-- Problem --
Extend the news article below on the SEC settlement with the Marwood Group, continuing after its final sentence.
━━━━━ Study text
Political research firm Marwood Group has agreed to pay $375,000 to settle charges that it failed to take sufficient steps to prevent misuse of nonpublic information obtained from government agencies.
Marwood provides hedge funds and other clients with regulatory updates and analysis about future government actions or rulemaking decisions. According to the U.S. Securities and Exchange Commission, “research notes” were distributed directly to clients in 2010, bypassing Marwood’s compliance department, and, as a result, were not properly vetted for “any material nonpublic information [MNPI] ripe for insider trading.”
The information, the SEC said in an administrative order, involved policy issues or pending regulatory approvals at the Centers for Medicare & Medicaid Services and the Food and Drug Administration.
“Government employees routinely possess and generate confidential market-moving information,” Andrew J. Ceresney, director of the SEC’s Enforcement Division, said in a news release. “When political intelligence firms like Marwood Group obtain information from government employees, they must take the necessary steps to prevent the dissemination of potentially material nonpublic information obtained in the course of their research.”
As the Wall Street Journal reports, the SEC has been investigating whether policy-research firms violated insider-trading rules by passing sensitive information about government policy to Wall Street clients.
━━━━━━━━━━
━━━━━ Source information
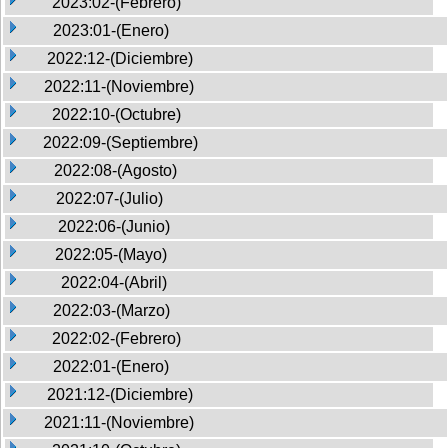
2023:02-(Febrero)
2023:01-(Enero)
2022:12-(Diciembre)
2022:11-(Noviembre)
2022:10-(Octubre)
2022:09-(Septiembre)
2022:08-(Agosto)
2022:07-(Julio)
2022:06-(Junio)
2022:05-(Mayo)
2022:04-(Abril)
2022:03-(Marzo)
2022:02-(Febrero)
2022:01-(Enero)
2021:12-(Diciembre)
2021:11-(Noviembre)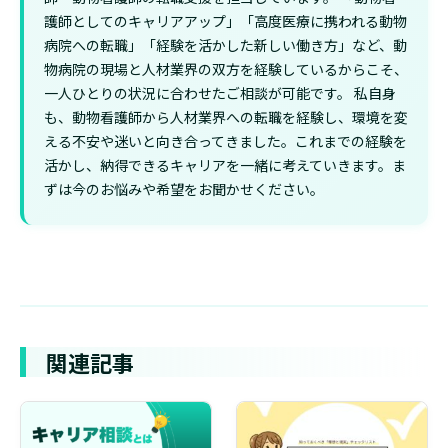
護師としてのキャリアアップ」「高度医療に携われる動物
病院への転職」「経験を活かした新しい働き方」など、動
物病院の現場と人材業界の双方を経験しているからこそ、
一人ひとりの状況に合わせたご相談が可能です。 私自身
も、動物看護師から人材業界への転職を経験し、環境を変
える不安や迷いと向き合ってきました。これまでの経験を
活かし、納得できるキャリアを一緒に考えていきます。ま
ずは今のお悩みや希望をお聞かせください。
関連記事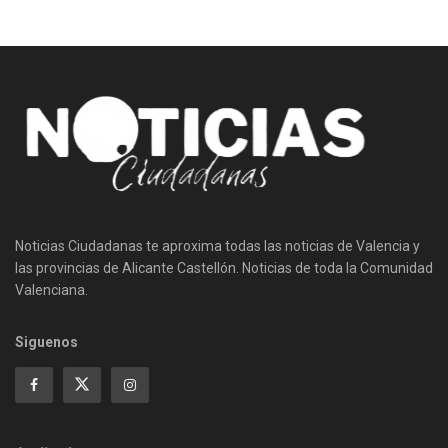
Noticias Ciudadanas te aproxima todas las noticias de Valencia y
las provincias de Alicante Castellón. Noticias de toda la Comunidad
Valenciana.
Siguenos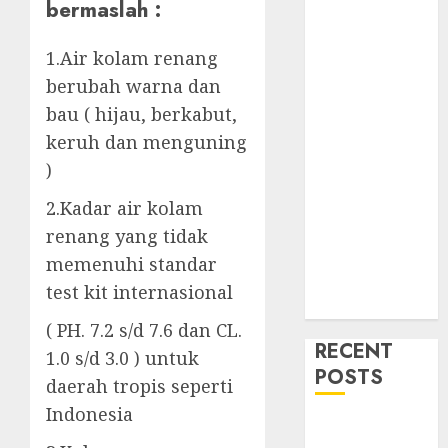
bermaslah :
1.Air kolam renang
berubah warna dan
bau ( hijau, berkabut,
keruh dan menguning
)
2.Kadar air kolam
renang yang tidak
memenuhi standar
test kit internasional
( PH. 7.2 s/d 7.6 dan CL.
RECENT
1.0 s/d 3.0 ) untuk
POSTS
daerah tropis seperti
Indonesia
Mengenal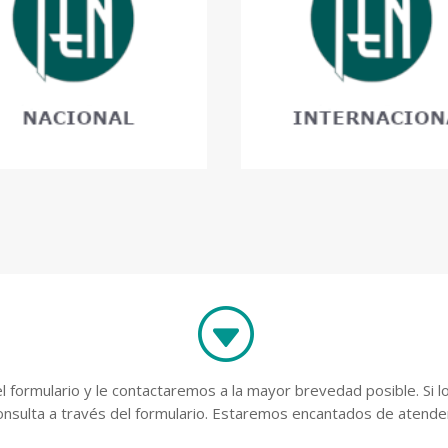
G
 formulario y le contactaremos a la mayor brevedad posible. Si l
onsulta a través del formulario. Estaremos encantados de atender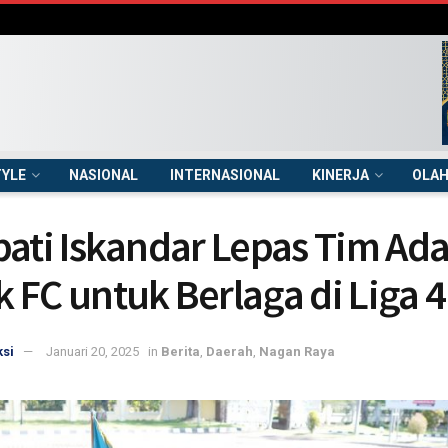
TYLE
NASIONAL
INTERNASIONAL
KINERJA
OLA
pati Iskandar Lepas Tim Ad
 FC untuk Berlaga di Liga 4
si
Januari 20, 2025
in
Berita
,
Daerah
,
Nagan Raya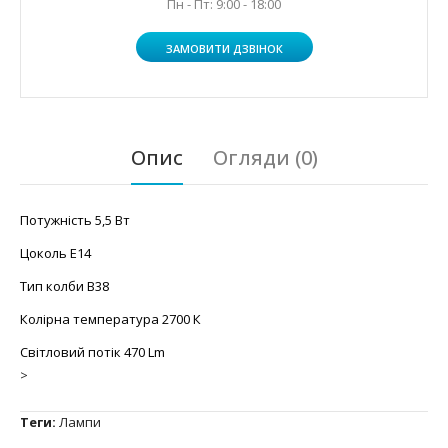
Пн - Пт: 9:00 - 18:00
ЗАМОВИТИ ДЗВІНОК
Опис
Огляди (0)
Потужність 5,5 Вт
Цоколь Е14
Тип колби B38
Колірна температура 2700 К
Світловий потік 470 Lm
>
Теги:
Лампи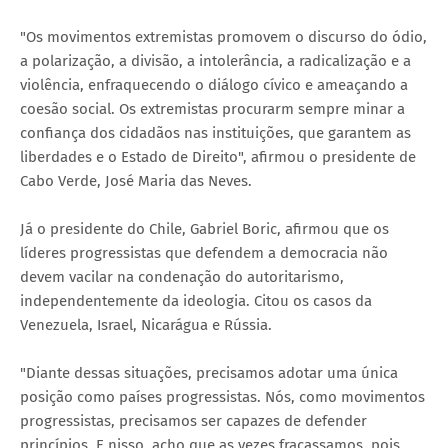
"Os movimentos extremistas promovem o discurso do ódio,
a polarização, a divisão, a intolerância, a radicalização e a
violência, enfraquecendo o diálogo cívico e ameaçando a
coesão social. Os extremistas procurarm sempre minar a
confiança dos cidadãos nas instituições, que garantem as
liberdades e o Estado de Direito", afirmou o presidente de
Cabo Verde, José Maria das Neves.
Já o presidente do Chile, Gabriel Boric, afirmou que os
líderes progressistas que defendem a democracia não
devem vacilar na condenação do autoritarismo,
independentemente da ideologia. Citou os casos da
Venezuela, Israel, Nicarágua e Rússia.
"Diante dessas situações, precisamos adotar uma única
posição como países progressistas. Nós, como movimentos
progressistas, precisamos ser capazes de defender
princípios. E nisso, acho que as vezes fracassamos, pois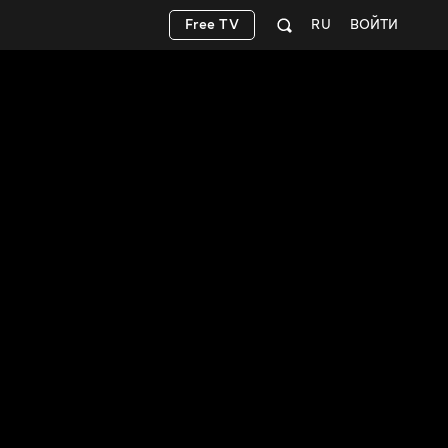
Free TV
RU
ВОЙТИ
━━━━━━━━━━
-- Result for this exercise --
“The settlement agreement with Marwood offers the first insights from the SEC about how its enforcement staff views the legal boundaries for an industry that hasn’t historically faced clear rules,” the WSJ said.
Edward Kennedy Jr. , the son of the late Sen. Edward M. Kennedy, co-founded Marwood in 2002. The SEC investigation began in late 2010 after Marwood predicted the FDA would delay approval of a new diabetes drug. Because quick approval was expected, the FDA’s decision caused a 50% decline in shares of the drug’s maker, Amylin Pharmaceuticals.
According to a Marwood analyst’s notes quoted in the settlement agreement, a former FDA official told Marwood employees in September 2010 that “contacts @ agency were saying that some @ agency still concerned about approval.”
Marwood “failed to establish, maintain, and enforce written policies and procedures reasonably designed to prevent the misuse of MNPI,” the SEC said.